Je me suis senti comme dépossédé de tout ce que j’avais à chérir dans cette vie. Ce n’est pas évident à expliquer ce sentiment. Je ne supporterai pas de la perdre. Elle est un pilier de ma vie. Je suis un estropié qui à ses côtés marche normalement. Si la vie me la prend, je finirai dans un fauteuil roulant. Des perles lacrymales roulaient déjà sur mes joues quand je lui répondis :
« Tu n’as pas intérêt à me faire ce coup ! Je ne te le pardonnerai pas. Ni aujourd’hui ! Ni demain ! »
Sentant la colère montée en moi, criant à la vie toute l’injustice dont elle pouvait faire preuve, j’enfourchai ma bécane. Dans la précipitation, je ne mis pas mon casque. Roulant à vive allure pour expier ma douleur, je me questionnais. Ariane a encore tellement de choses à vivre, tellement de choses à faire. Pourquoi mourir si jeune ? Perdu dans mes interrogations sans réponses, je manquai de prendre correctement un virage. Ma moto ne tint plus en équilibre et se fracassa dans une rambarde. Moi, je fus propulsé du siège, retombai lourdement sur l’asphalte, roulai sur moi quelques mètres.

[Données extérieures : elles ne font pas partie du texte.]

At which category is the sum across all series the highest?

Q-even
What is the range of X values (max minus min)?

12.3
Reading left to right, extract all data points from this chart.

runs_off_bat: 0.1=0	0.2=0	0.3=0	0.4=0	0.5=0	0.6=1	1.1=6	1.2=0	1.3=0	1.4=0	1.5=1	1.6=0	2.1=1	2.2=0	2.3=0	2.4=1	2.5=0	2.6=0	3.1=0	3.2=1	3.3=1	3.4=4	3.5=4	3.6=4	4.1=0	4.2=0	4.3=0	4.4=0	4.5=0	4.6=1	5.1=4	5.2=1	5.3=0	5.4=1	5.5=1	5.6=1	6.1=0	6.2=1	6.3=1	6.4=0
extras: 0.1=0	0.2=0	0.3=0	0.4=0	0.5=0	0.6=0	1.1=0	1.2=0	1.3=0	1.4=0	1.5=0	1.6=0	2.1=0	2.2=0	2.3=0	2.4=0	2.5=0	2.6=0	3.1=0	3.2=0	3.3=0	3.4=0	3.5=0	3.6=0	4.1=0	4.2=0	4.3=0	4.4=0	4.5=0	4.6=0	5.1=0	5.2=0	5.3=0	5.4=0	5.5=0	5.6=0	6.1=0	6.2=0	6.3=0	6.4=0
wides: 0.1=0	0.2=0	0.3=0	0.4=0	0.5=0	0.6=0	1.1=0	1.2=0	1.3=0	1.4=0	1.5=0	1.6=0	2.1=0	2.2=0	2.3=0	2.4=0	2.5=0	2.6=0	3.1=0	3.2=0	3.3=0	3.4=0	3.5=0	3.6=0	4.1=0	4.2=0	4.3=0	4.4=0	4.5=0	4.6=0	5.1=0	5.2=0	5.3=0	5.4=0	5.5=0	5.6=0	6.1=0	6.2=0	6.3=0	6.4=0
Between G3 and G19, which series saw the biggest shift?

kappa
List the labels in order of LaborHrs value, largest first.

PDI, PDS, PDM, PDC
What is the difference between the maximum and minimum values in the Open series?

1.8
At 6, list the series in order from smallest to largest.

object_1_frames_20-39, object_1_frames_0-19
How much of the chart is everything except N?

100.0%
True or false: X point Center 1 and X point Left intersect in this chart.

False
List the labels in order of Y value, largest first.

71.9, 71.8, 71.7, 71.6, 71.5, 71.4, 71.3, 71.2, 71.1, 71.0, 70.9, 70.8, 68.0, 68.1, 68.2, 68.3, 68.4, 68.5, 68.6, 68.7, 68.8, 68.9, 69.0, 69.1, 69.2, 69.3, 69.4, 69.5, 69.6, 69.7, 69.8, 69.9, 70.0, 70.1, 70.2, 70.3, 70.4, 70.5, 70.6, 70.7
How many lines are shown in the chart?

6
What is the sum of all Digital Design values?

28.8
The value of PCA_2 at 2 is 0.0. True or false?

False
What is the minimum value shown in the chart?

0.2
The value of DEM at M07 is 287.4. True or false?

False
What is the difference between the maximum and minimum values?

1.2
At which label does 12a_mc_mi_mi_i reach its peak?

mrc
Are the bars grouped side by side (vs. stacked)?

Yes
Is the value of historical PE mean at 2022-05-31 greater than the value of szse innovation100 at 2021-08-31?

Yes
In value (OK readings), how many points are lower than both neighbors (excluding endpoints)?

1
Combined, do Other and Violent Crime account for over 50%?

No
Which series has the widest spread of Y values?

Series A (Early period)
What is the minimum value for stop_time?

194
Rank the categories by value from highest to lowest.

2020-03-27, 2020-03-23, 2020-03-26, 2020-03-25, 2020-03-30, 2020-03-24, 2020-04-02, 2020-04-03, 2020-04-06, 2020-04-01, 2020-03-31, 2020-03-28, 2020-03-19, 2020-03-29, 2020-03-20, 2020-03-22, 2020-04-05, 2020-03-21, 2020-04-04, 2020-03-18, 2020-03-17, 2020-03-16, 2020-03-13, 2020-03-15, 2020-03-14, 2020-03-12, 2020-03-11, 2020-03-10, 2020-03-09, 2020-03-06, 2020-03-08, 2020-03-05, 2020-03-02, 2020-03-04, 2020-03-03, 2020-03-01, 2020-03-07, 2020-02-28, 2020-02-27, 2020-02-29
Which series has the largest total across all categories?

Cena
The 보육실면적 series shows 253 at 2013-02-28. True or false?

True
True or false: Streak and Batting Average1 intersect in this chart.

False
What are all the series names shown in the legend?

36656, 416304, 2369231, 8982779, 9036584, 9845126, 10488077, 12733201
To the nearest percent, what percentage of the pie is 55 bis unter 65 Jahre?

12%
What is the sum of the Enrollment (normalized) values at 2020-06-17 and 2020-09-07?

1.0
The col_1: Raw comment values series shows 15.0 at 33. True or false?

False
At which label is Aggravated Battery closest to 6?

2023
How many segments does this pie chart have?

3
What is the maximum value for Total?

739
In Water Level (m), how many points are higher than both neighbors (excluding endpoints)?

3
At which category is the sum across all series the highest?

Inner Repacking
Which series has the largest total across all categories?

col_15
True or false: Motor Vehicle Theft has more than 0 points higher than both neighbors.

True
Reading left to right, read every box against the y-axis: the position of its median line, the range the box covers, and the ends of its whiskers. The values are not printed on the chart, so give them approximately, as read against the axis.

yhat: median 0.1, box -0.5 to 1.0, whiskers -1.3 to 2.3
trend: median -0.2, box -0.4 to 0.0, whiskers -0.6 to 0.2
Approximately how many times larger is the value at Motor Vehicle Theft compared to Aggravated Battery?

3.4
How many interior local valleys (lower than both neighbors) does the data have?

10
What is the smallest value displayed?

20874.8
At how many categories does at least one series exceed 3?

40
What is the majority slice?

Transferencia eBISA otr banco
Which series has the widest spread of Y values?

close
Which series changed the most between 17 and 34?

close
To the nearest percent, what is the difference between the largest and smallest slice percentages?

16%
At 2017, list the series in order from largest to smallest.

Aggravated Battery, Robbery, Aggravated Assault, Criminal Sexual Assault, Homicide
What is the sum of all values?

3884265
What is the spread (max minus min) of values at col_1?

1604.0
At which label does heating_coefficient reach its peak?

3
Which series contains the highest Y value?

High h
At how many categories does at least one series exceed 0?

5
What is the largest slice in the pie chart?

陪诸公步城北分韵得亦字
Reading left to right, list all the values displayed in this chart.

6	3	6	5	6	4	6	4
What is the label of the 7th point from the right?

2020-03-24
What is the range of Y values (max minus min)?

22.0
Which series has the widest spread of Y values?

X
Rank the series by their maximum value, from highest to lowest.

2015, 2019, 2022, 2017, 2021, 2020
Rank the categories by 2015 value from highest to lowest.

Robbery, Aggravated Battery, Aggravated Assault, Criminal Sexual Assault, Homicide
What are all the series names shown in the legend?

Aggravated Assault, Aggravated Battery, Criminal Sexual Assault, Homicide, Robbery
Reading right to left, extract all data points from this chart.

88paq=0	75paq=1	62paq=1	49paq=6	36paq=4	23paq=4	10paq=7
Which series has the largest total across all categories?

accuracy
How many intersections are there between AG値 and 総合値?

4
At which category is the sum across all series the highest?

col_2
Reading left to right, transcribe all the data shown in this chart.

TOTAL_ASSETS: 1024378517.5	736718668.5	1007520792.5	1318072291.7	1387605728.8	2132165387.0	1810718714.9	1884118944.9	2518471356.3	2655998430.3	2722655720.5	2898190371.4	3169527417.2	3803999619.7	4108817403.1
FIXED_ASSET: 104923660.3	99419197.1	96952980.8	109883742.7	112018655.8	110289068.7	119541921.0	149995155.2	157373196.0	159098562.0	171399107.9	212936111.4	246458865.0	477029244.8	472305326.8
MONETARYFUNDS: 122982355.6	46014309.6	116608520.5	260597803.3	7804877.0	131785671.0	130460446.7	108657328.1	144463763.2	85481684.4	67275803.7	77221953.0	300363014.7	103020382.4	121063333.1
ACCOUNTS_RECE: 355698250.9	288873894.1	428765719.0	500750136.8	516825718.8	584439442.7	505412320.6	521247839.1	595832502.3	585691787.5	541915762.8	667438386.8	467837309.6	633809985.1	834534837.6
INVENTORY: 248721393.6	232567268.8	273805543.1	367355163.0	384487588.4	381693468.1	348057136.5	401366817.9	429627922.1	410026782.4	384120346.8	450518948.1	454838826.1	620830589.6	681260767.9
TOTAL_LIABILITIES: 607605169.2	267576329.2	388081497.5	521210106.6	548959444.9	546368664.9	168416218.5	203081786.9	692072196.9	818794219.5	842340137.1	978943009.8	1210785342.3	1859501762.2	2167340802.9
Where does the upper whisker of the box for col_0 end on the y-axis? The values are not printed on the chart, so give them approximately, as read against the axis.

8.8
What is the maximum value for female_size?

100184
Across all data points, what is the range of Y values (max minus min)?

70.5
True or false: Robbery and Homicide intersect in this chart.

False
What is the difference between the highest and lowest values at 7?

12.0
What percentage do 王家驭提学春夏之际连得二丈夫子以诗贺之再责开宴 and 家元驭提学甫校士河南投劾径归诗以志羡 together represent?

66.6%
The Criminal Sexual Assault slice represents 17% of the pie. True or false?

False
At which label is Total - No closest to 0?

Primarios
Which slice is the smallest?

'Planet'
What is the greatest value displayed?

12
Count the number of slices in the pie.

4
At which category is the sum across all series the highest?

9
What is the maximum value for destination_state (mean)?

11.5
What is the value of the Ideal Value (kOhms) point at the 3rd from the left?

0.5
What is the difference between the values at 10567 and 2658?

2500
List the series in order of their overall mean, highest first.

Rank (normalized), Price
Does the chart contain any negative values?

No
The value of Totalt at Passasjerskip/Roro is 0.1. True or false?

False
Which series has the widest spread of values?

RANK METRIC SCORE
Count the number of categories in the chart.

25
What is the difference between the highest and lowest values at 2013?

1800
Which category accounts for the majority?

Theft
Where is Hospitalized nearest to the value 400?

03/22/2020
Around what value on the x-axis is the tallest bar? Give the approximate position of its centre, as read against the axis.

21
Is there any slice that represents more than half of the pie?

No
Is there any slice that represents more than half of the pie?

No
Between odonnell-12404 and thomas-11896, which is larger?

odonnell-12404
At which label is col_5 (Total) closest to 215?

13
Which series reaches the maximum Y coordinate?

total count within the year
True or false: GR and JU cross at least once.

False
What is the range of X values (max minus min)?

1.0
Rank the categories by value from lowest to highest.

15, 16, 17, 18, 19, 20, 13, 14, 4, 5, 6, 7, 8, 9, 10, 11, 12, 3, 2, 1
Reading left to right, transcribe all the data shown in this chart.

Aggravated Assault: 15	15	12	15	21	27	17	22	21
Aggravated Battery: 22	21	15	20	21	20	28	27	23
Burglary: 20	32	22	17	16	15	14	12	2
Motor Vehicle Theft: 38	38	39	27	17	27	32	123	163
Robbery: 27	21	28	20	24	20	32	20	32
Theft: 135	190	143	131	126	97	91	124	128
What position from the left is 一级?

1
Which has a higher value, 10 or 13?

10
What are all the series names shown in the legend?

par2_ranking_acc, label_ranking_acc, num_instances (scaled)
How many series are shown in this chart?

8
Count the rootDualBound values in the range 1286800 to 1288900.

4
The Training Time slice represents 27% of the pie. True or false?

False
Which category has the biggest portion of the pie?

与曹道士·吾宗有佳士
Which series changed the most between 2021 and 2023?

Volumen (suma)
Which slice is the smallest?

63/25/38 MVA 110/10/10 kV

En revivant la scène de mon accident, je me suis réveillé dans la chambre de mon appartement. Ma première réaction est de chercher les tubes dans ma bouche et les branchements sur mon corps. Il n’y en avait pas. Je suis dégoulinant de sueur, je halète. Comment pourrais-je être en vie en ayant côtoyé si près la mort ? Il n’y a qu’un cauchemar un peu trop réel qui peut donner cette illusion. Je n’ai jamais autant apprécié la sensation d’être en vie. J’ai baisé tout mon corps pour me féliciter de n’avoir fait qu’un mauvais rêve.
Me remettant à peine de mes émotions, mon téléphone sonne. Un message d’Ariane. J’espère juste que le songe ne va pas laisser place à la réalité.